Alone at the bus stop, I was glad I had elected to take that mundane walk. I will never forget that walk, and I will never forget the image of Philip disappearing into the city bus. I look forward to sharing more mundane parts of Philip’s life, perhaps even more than I look forward to sharing the non-mundane parts of his life.

Monday, June 28, 2010

Taking it in from the Bleachers

There is a unique smell that permeates a high school campus in the springtime. The smell gets especially pungent in the afternoons on and around the athletic fields. It is as if a unique grass grows on high school athletic fields and nowhere else, yet the use of artificial turf does little to deter the emergence of that springtime high school campus aroma. It seems to hold the same on both rural campuses as well as urban campuses. And the afternoon pungency lingers well into evening for any event that draws in parents and other members of the community after hours.
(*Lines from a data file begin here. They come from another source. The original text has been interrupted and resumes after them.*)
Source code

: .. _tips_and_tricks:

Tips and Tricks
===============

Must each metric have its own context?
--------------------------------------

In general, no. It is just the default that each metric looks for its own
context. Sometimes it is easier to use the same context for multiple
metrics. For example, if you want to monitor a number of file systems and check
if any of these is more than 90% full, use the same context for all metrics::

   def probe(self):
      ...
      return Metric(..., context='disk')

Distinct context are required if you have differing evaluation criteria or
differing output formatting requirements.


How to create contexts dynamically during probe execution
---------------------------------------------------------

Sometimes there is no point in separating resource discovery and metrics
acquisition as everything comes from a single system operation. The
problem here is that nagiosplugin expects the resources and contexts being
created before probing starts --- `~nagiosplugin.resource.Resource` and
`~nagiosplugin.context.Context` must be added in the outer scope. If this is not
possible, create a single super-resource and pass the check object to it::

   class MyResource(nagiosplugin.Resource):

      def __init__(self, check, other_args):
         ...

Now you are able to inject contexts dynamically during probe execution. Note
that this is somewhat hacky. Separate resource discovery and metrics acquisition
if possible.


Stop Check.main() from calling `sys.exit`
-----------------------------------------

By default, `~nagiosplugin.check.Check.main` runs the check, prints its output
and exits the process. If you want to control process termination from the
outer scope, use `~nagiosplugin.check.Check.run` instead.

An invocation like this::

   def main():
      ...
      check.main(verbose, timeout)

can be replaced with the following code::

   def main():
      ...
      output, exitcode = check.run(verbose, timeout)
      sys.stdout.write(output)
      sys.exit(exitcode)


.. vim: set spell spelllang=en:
The first day I picked up Philip after lacrosse practice, the smell of the campus and the athletic fields brought me back almost instantly to my own high school decades in the past in a completely different part of the country. It was nearly the same smell. I could hear the lacrosse coaches shouting commands targeted toward the young adolescent male athletic psyches. The inflections Philip’s coaches put into each word echoed the same authority and temperament of my own high school coaches.

I made it a point to attend as many lacrosse games as possible during Philip’s freshman season. To sit on the bleachers for home games, I had to ascend a steep incline that normal erosion would never permit, but earth-moving equipment had nonetheless established in order to ensure level ground for the football-soccer-lacrosse field below the equally level softball field above. For the first lacrosse game, I had to also endure not-yet-mowed thick grass and weeds that had grown up during the intense seasonal rainfall that had ended only a couple weeks before. A parent I recognized jokingly told me to check for ticks when I reached the foot of the bleachers.
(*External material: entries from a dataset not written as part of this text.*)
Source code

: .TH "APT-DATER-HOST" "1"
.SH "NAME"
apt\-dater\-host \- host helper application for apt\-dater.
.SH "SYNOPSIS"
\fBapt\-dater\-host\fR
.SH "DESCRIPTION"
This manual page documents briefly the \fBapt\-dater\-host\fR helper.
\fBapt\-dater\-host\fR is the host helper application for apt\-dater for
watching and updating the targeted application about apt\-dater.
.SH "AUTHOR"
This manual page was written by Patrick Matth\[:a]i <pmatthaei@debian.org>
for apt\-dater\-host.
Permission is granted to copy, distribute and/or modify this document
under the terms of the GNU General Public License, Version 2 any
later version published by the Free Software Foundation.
I was not expecting to see Philip get much game time as a freshman. Instead I was expecting a token amount of time at the end of each game in which the score was not too close. Early in the season, my expectations were mostly true. Philip and his freshman peers did not see any field time until Hermes was ahead by double digits. But over the course of the season that slowly changed. The first freshmen to see significant game time were Walter and one other particularly large, aggressive football player. What they lacked in core skills, Walter and his freshman football comrade made up for with tenacity and raw determination. Walter was particularly and impressively aggressive. But for Philip in his fifth lacrosse season, seeing Walter regularly drop the ball was a source of some frustration.

Philip’s day came later in the season. The older, more experienced players began to notice Philip’s competence and consistency perhaps two or three weeks before the coaches did. Philip knew the plays, could keep the ball in his net even when double-teamed and had an eye for when to pass for a teammate to score. By the final games of the regular season and all the way to the championship game, Philip was part of the regular varsity line-up rotating into the midfield, normally as center.
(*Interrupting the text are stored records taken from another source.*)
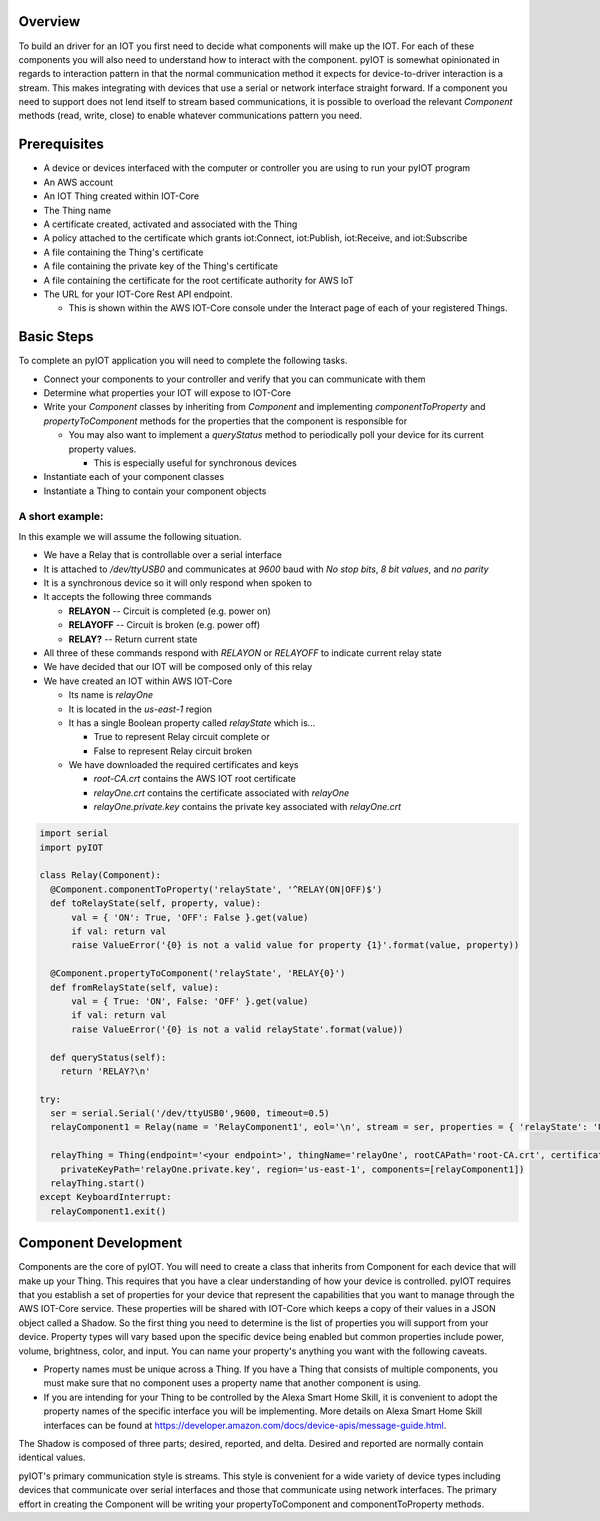 Overview
========

To build an driver for an IOT you first need to decide what components will make up the IOT.  For each of these components you will also need to understand how to interact with the component.  pyIOT is somewhat opinionated in regards to interaction pattern in that the normal communication method it expects for device-to-driver interaction is a stream.  This makes integrating with devices that use a serial or network interface straight forward.  If a component you need to support does not lend itself to stream based communications, it is possible to overload the relevant `Component` methods (read, write, close) to enable whatever communications pattern you need.

Prerequisites
=============

* A device or devices interfaced with the computer or controller you are using to run your pyIOT program
* An AWS account
* An IOT Thing created within IOT-Core
* The Thing name
* A certificate created, activated and associated with the Thing
* A policy attached to the certificate which grants iot:Connect, iot:Publish, iot:Receive, and iot:Subscribe
* A file containing the Thing's certificate
* A file containing the private key of the Thing's certificate
* A file containing the certificate for the root certificate authority for AWS IoT
* The URL for your IOT-Core Rest API endpoint.

  + This is shown within the AWS IOT-Core console under the Interact page of each of your registered Things.

Basic Steps
===========

To complete an pyIOT application you will need to complete the following tasks.

* Connect your components to your controller and verify that you can communicate with them
* Determine what properties your IOT will expose to IOT-Core
* Write your `Component` classes by inheriting from `Component` and implementing `componentToProperty` and `propertyToComponent` methods for the properties that the component is responsible for

  - You may also want to implement a `queryStatus` method to periodically poll your device for its current property values.

    + This is especially useful for synchronous devices

* Instantiate each of your component classes
* Instantiate a Thing to contain your component objects

A short example:
----------------

In this example we will assume the following situation.

* We have a Relay that is controllable over a serial interface
* It is attached to `/dev/ttyUSB0` and communicates at `9600` baud with `No stop bits`, `8 bit values`, and `no parity`
* It is a synchronous device so it will only respond when spoken to
* It accepts the following three commands

  - **RELAYON** -- Circuit is completed (e.g. power on)
  - **RELAYOFF** -- Circuit is broken (e.g. power off)
  - **RELAY?** -- Return current state

* All three of these commands respond with `RELAYON` or `RELAYOFF` to indicate current relay state
* We have decided that our IOT will be composed only of this relay
* We have created an IOT within AWS IOT-Core

  - Its name is `relayOne`
  - It is located in the `us-east-1` region
  - It has a single Boolean property called `relayState` which is...

    + True to represent Relay circuit complete or
    + False to represent Relay circuit broken

  - We have downloaded the required certificates and keys

    + `root-CA.crt` contains the AWS IOT root certificate
    + `relayOne.crt` contains the certificate associated with `relayOne`
    + `relayOne.private.key` contains the private key associated with `relayOne.crt`

.. code-block:: python

  import serial
  import pyIOT

  class Relay(Component):
    @Component.componentToProperty('relayState', '^RELAY(ON|OFF)$')
    def toRelayState(self, property, value):
        val = { 'ON': True, 'OFF': False }.get(value)
        if val: return val
        raise ValueError('{0} is not a valid value for property {1}'.format(value, property))

    @Component.propertyToComponent('relayState', 'RELAY{0}')
    def fromRelayState(self, value):
        val = { True: 'ON', False: 'OFF' }.get(value)
        if val: return val
        raise ValueError('{0} is not a valid relayState'.format(value))

    def queryStatus(self):
      return 'RELAY?\n'

  try:
    ser = serial.Serial('/dev/ttyUSB0',9600, timeout=0.5)
    relayComponent1 = Relay(name = 'RelayComponent1', eol='\n', stream = ser, properties = { 'relayState': 'UNKNOWN' }, synchronous=True)

    relayThing = Thing(endpoint='<your endpoint>', thingName='relayOne', rootCAPath='root-CA.crt', certificatePath='relayOne.crt',
      privateKeyPath='relayOne.private.key', region='us-east-1', components=[relayComponent1])
    relayThing.start()
  except KeyboardInterrupt:
    relayComponent1.exit()


Component Development
=====================

Components are the core of pyIOT.  You will need to create a class that inherits from Component for each device that will make up your Thing.  This requires that you have a clear understanding of how your device is controlled.  pyIOT requires that you establish a set of properties for your device that represent the capabilities that you want to manage through the AWS IOT-Core service.  These properties will be shared with IOT-Core which keeps a copy of their values in a JSON object called a Shadow.  So the first thing you need to determine is the list of properties you will support from your device.  Property types will vary based upon the specific device being enabled but common properties include power, volume, brightness, color, and input.  You can name your property's anything you want with the following caveats.

* Property names must be unique across a Thing.  If you have a Thing that consists of multiple components, you must make sure that no component uses a property name that another component is using.
* If you are intending for your Thing to be controlled by the Alexa Smart Home Skill, it is convenient to adopt the property names of the specific interface you will be implementing.  More details on Alexa Smart Home Skill interfaces can be found at https://developer.amazon.com/docs/device-apis/message-guide.html.




The Shadow is composed of three parts; desired, reported, and delta.  Desired and reported are normally contain identical values.

pyIOT's primary communication style is streams.  This style is convenient for a wide variety of device types including devices that communicate over serial interfaces and those that communicate using network interfaces.  The primary effort in creating the Component will be writing your propertyToComponent and componentToProperty methods.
It was a slow change I witnessed while drinking in the familiar smells of a springtime high school campus. As Philip’s freshman season unfolded, I remembered knowing players who were like Philip. As freshman they slowly gained the respect of their coaches and teammates. Philip could not claim to be a star, but he was emerging. His position on next year’s varsity line-up was no longer in question.

To me taking it all in from the bleachers, it was the emergence that was so captivating. And when combined with the smell of the campus and my own high school memories it all evoked, I became keenly aware of the ticking clock. Philip has been under our roof for over fifteen years. But in the spring of his eighteenth year, Philip will graduate from Hermes High School and will soon after head off to pursue his adulthood. I want to savor every moment of what remains of Philip’s time under our roof. And somehow, the smell of the Hermes High School campus is part of that savor.